L’ultimo passaggio del rito avvenne con l’ACCENSIONE DELLE CANDELE DELL’ALTARE. Il vescovo le accese dicendo ad alta voce: “Risplenda nella Chiesa la luce di Cristo e giunga a tutti i popoli la pienezza della verità”. In quel momento la chiesa s’illuminò a festa e furono accese candele anche davanti ad ognuna delle dodici croci appena unte con il Crisma.

Ogni anno la comunità cristiana vive l’anniversario della dedicazione come una delle sue solennità più grandi, facendo memoria grata di tutto questo e ripetendo il gesto dell’accensione di un cero davanti ad ognuna delle dodici croci.

 

“Perché farne memoria ogni anno? E come mai è una “solennità”, cioè il grado più alto delle feste cristiane, come il Natale, la Pasqua, l’Ascensione, la Pentecoste?”

Potremmo chiamarla “la solennità della Chiesa locale”: attraverso il segno del tempio manifestiamo il nostro essere pietre vive dal giorno del Battesimo, la nostra comunione con la Chiesa diocesana e il nostro vescovo Claudio, la nostra missione di annunciare il Vangelo come grembo che genera altri alla fede, il dono immenso che ci viene fatto ogni volta che ci riuniamo in santa assemblea per celebrare l’Eucaristia!! Scrive il vescovo san Cesario di Arles: “Se dunque, o carissimi, vogliamo celebrare con gioia il giorno natalizio della nostra chiesa, non dobbiamo distruggere con le nostre opere cattive il tempio vivente di Dio. Vuoi trovare una basilica tutta splendente? Non macchiare la tua anima con le sozzure del peccato. Se tu vuoi che la basilica sia piena di luce, ricordati che anche Dio vuole che nella tua anima non vi siano tenebre. Fa’ piuttosto in modo che in essa, come dice il Signore, risplenda la luce delle opere buone, perché sia glorificato colui che sta nei cieli. Come tu entri in questa chiesa, così Dio vuole entrare nella tua anima”. E il papa san Paolo VI: “La chiesa-edificio è immagine, è simbolo della Chiesa-comunità. Anzi la vera Chiesa è la comunità, è il Popolo di Dio. Ascoltiamo san Pietro, che ammonisce i cristiani: “quali pietre vive siete costruiti anche voi come edificio spirituale” (1 Pt 2,5). Se una chiesa è il luogo d’una presenza divina, questo “luogo” è l’assemblea dei fedeli, è l’anima d’ogni fedele. “Non sapete che siete tempio di Dio?”, dirà san Paolo” (1 Cor 3,16).

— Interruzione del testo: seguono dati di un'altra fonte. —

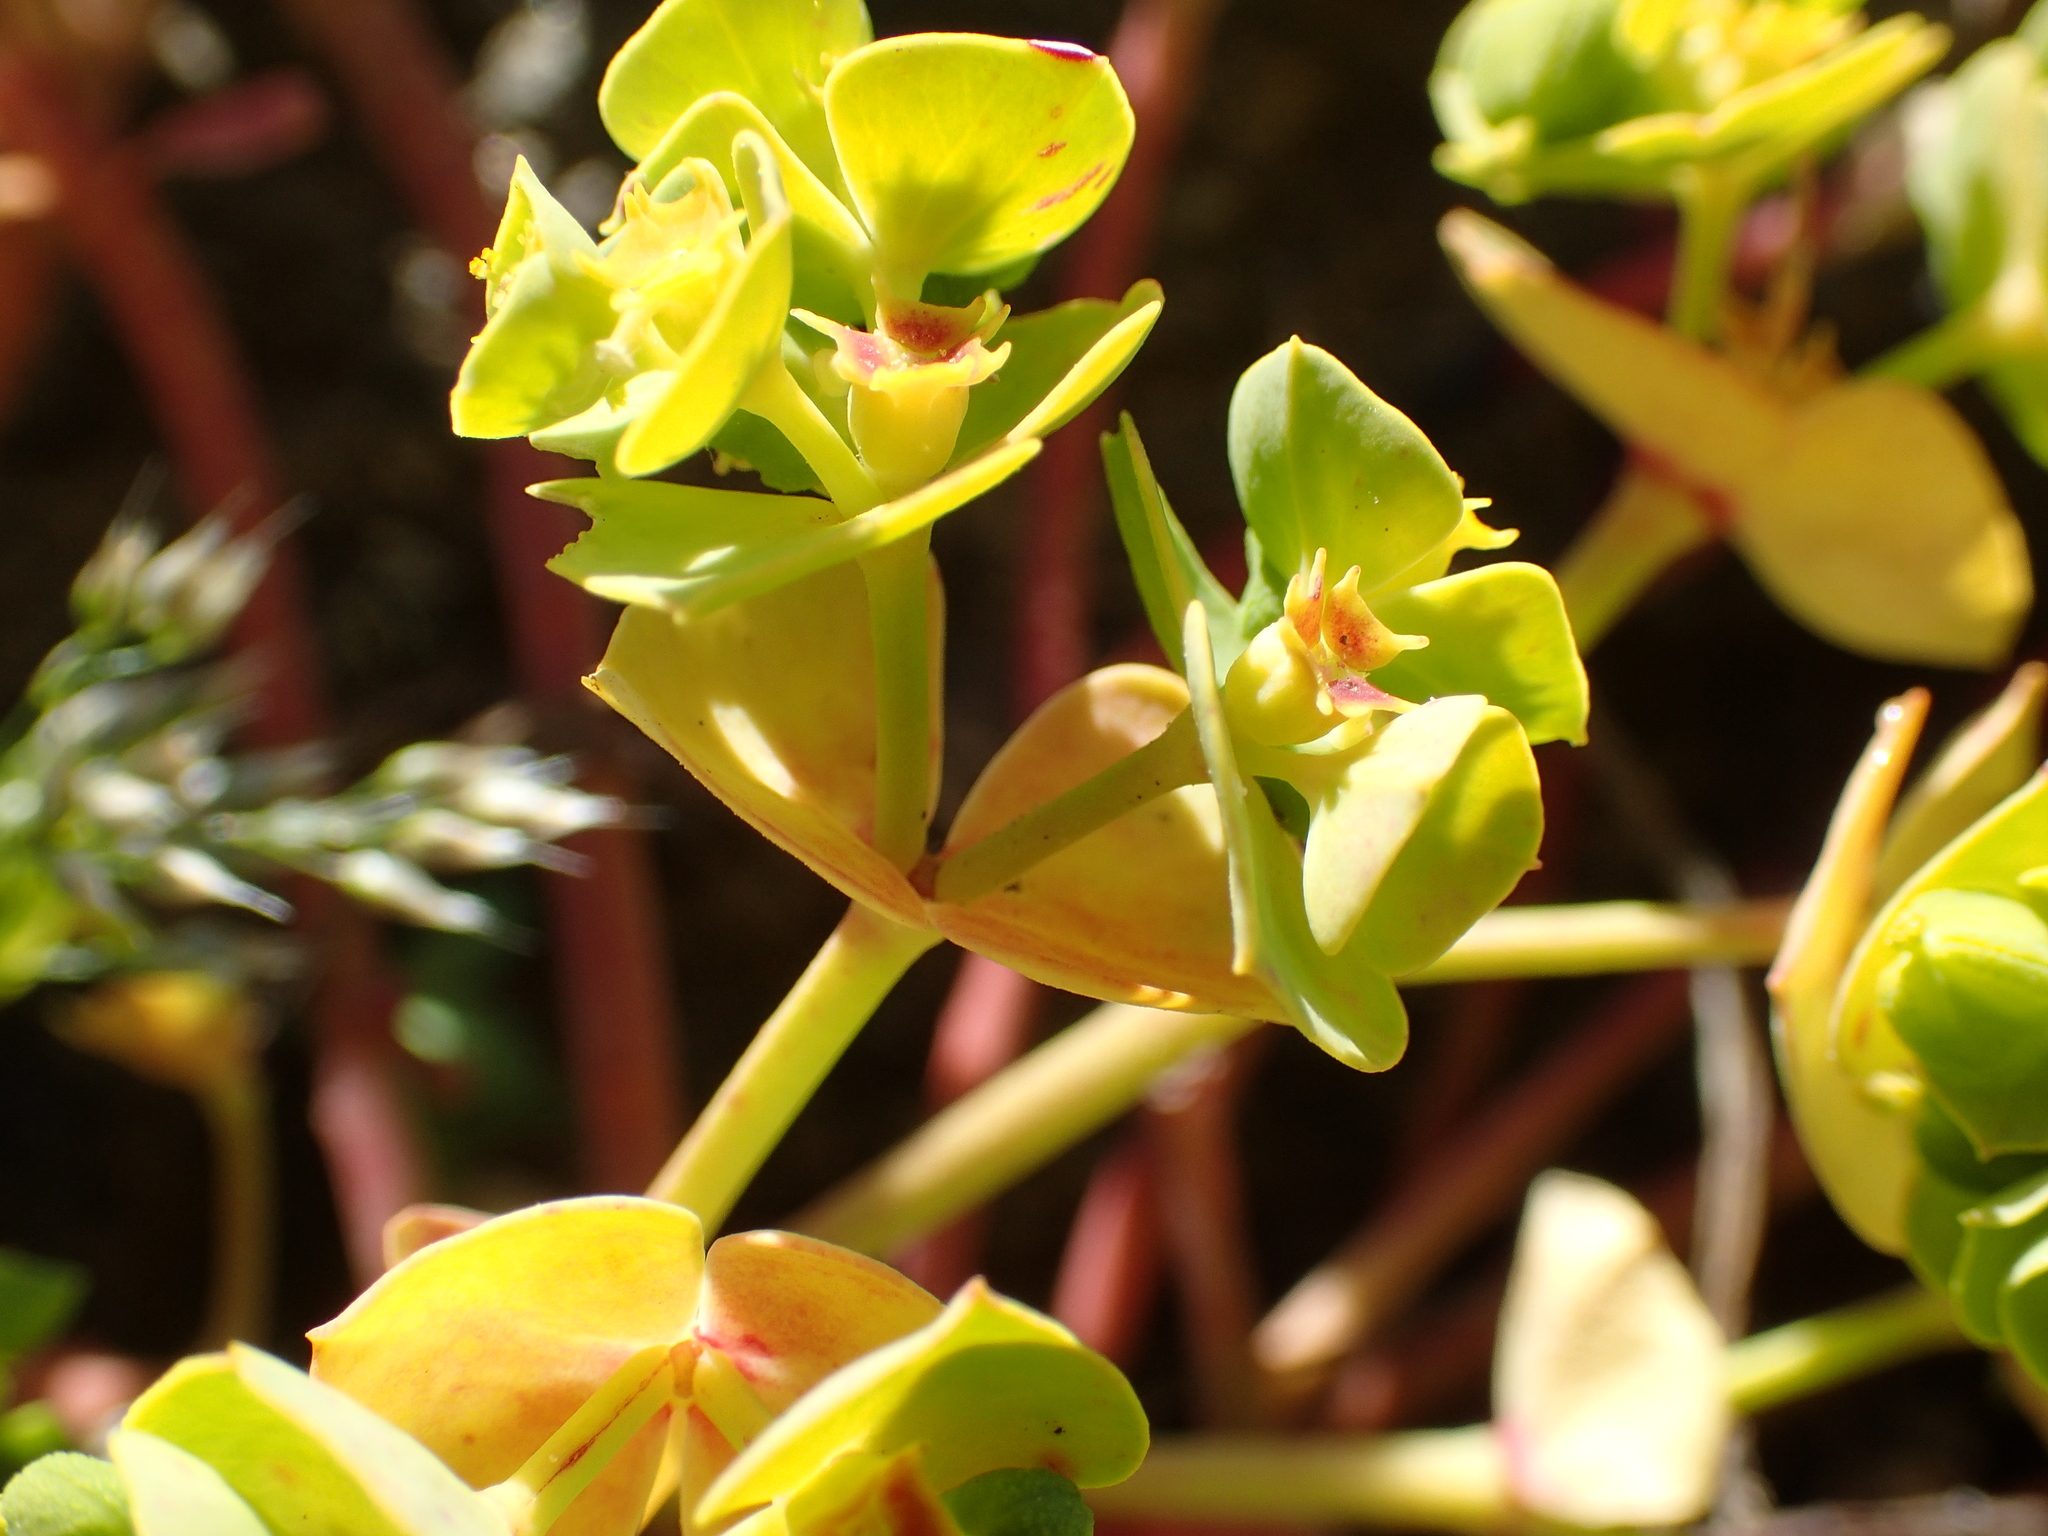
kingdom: Plantae
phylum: Tracheophyta
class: Magnoliopsida
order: Malpighiales
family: Euphorbiaceae
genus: Euphorbia
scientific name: Euphorbia portlandica
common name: Portland spurge
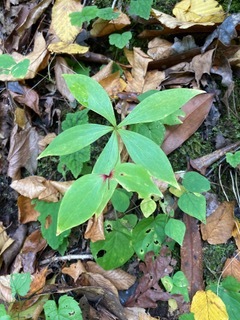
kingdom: Plantae
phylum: Tracheophyta
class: Liliopsida
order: Liliales
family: Liliaceae
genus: Medeola
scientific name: Medeola virginiana
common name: Indian cucumber-root
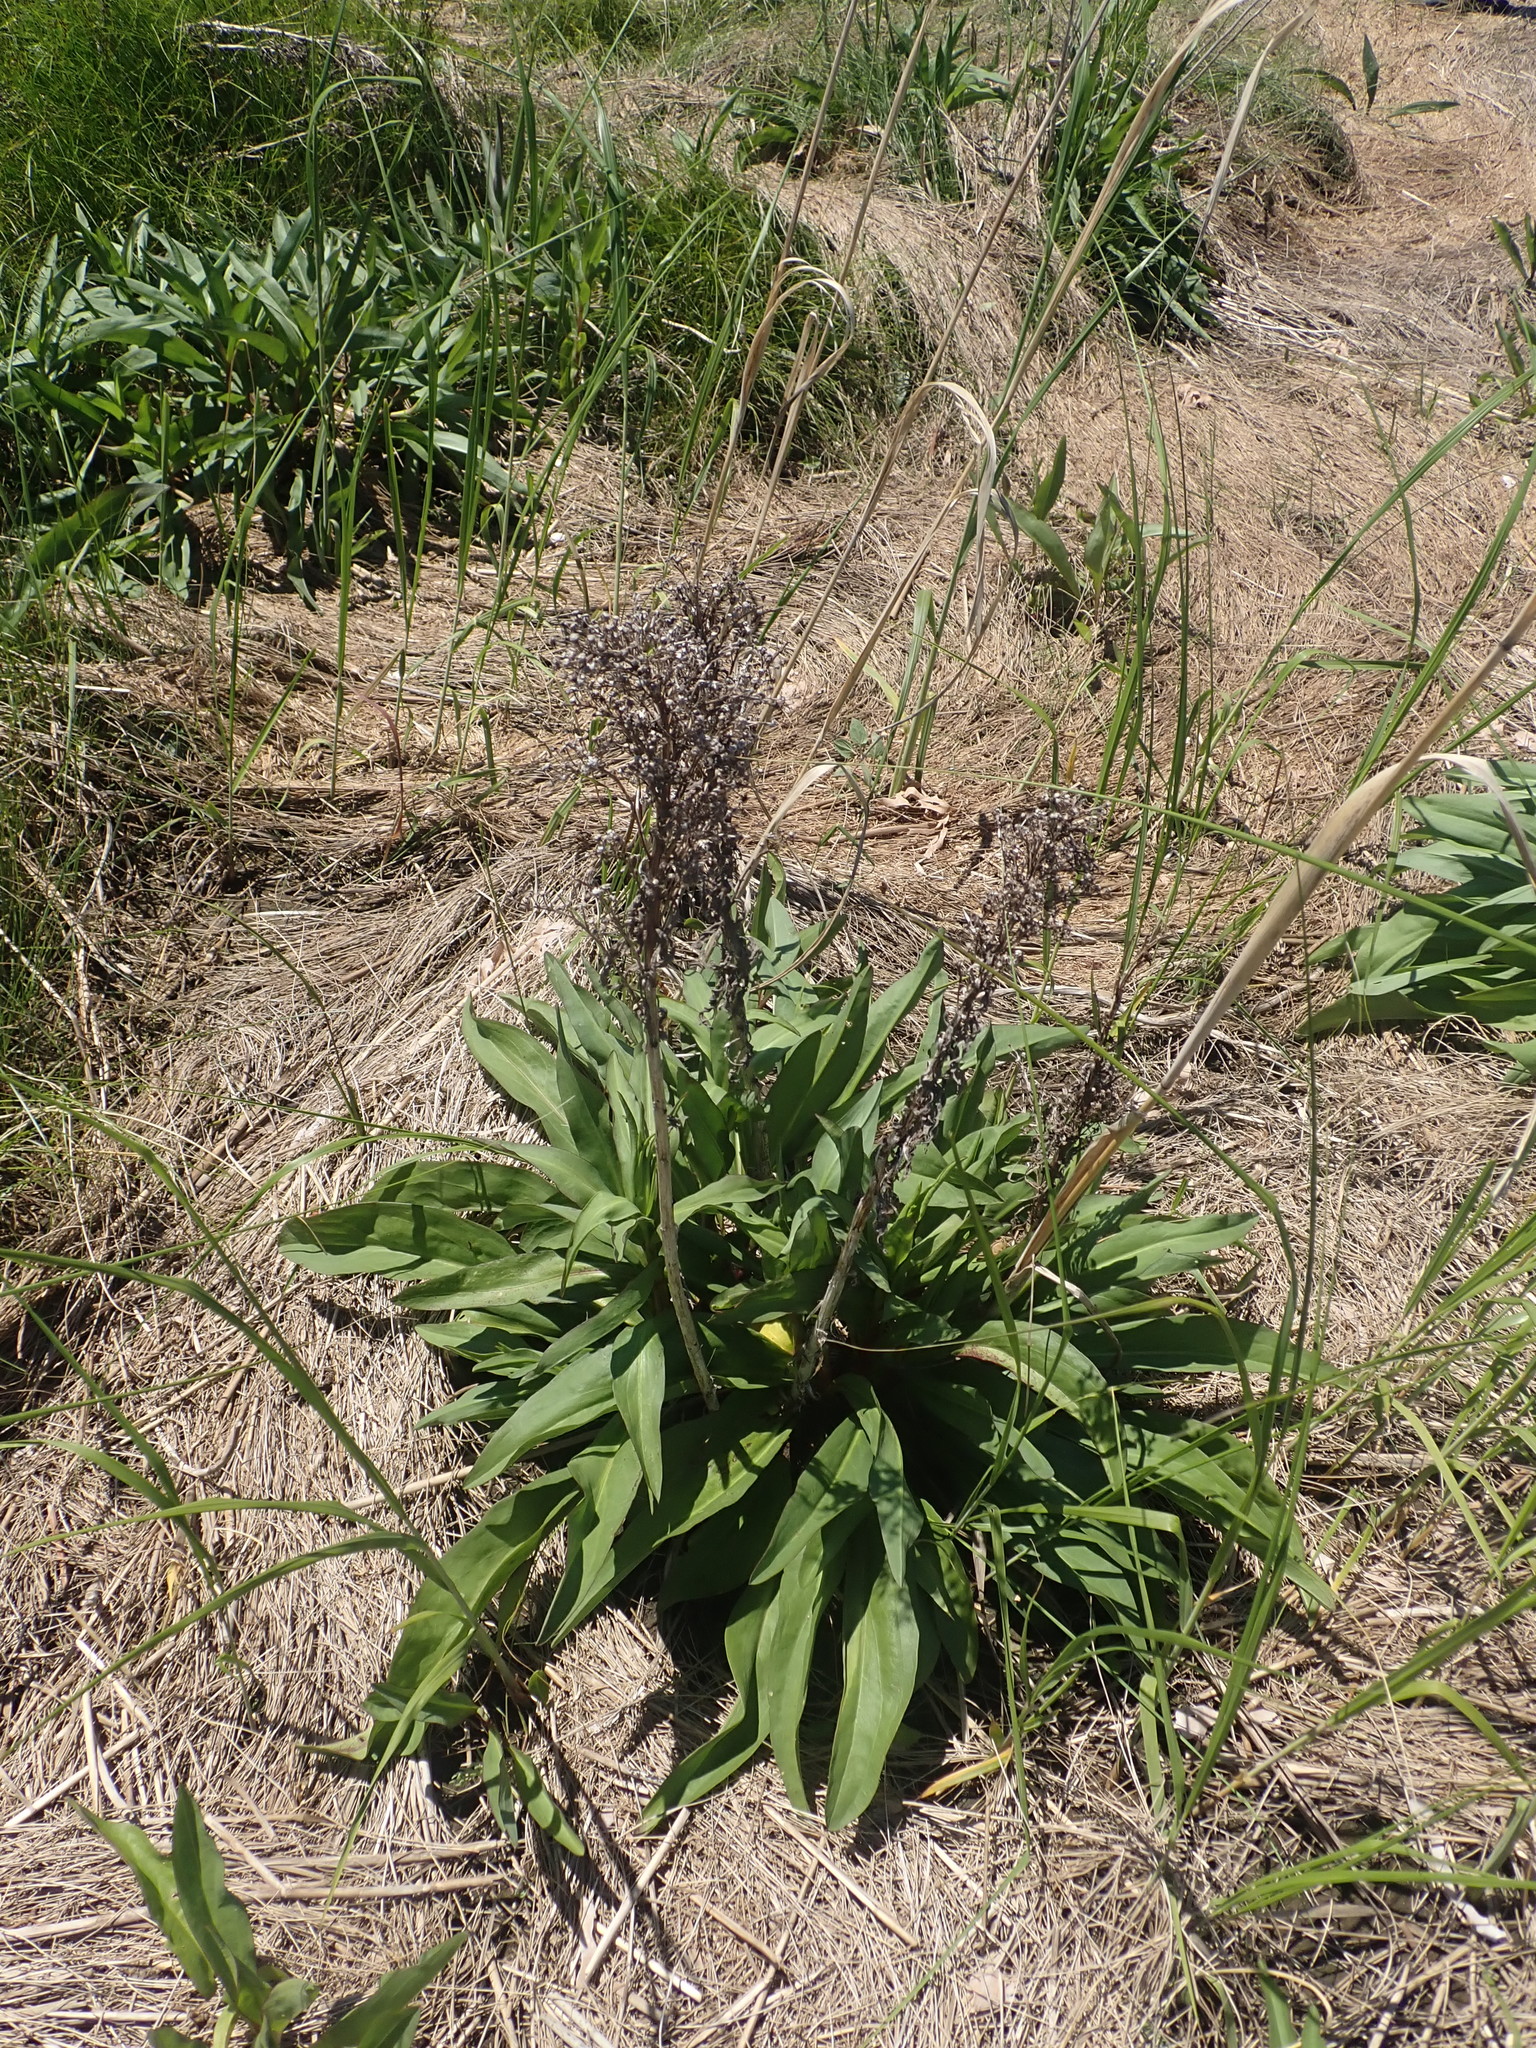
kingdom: Plantae
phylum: Tracheophyta
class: Magnoliopsida
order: Asterales
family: Asteraceae
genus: Solidago
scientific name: Solidago sempervirens
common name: Salt-marsh goldenrod
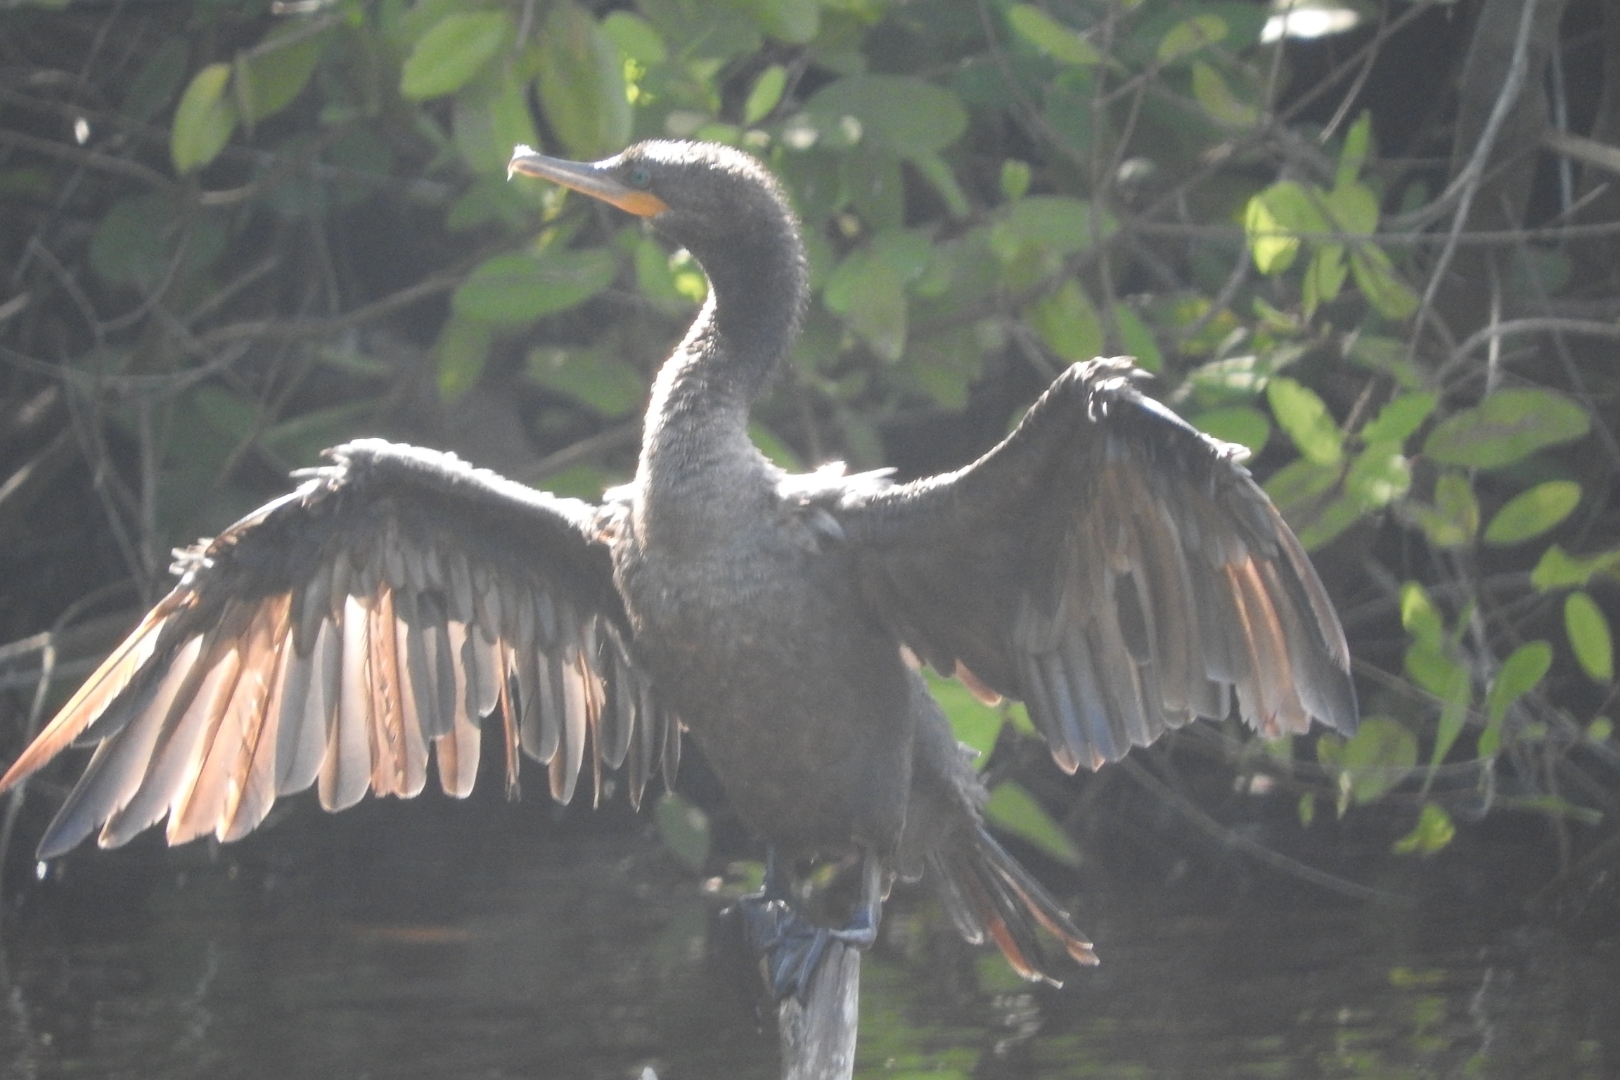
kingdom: Animalia
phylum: Chordata
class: Aves
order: Suliformes
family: Phalacrocoracidae
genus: Phalacrocorax
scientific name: Phalacrocorax brasilianus
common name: Neotropic cormorant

Capite allora come mai domenica 28 ottobre la nostra parrocchia potrà avere liturgia e letture che non saranno quelle della domenica, che non saranno uguali a nessun’altra parrocchia del mondo in quel giorno. E’ come se la liturgia ci dicesse: “Siete unici, ma in un corpo armonioso. Siete speciali, ma in una comunione universale. Proprio perché siete voi, con la vostra storia, la vostra originalità, il vostro cammino, siete parte irrinunciabile della Chiesa. Non solo voi, ma non senza di voi”.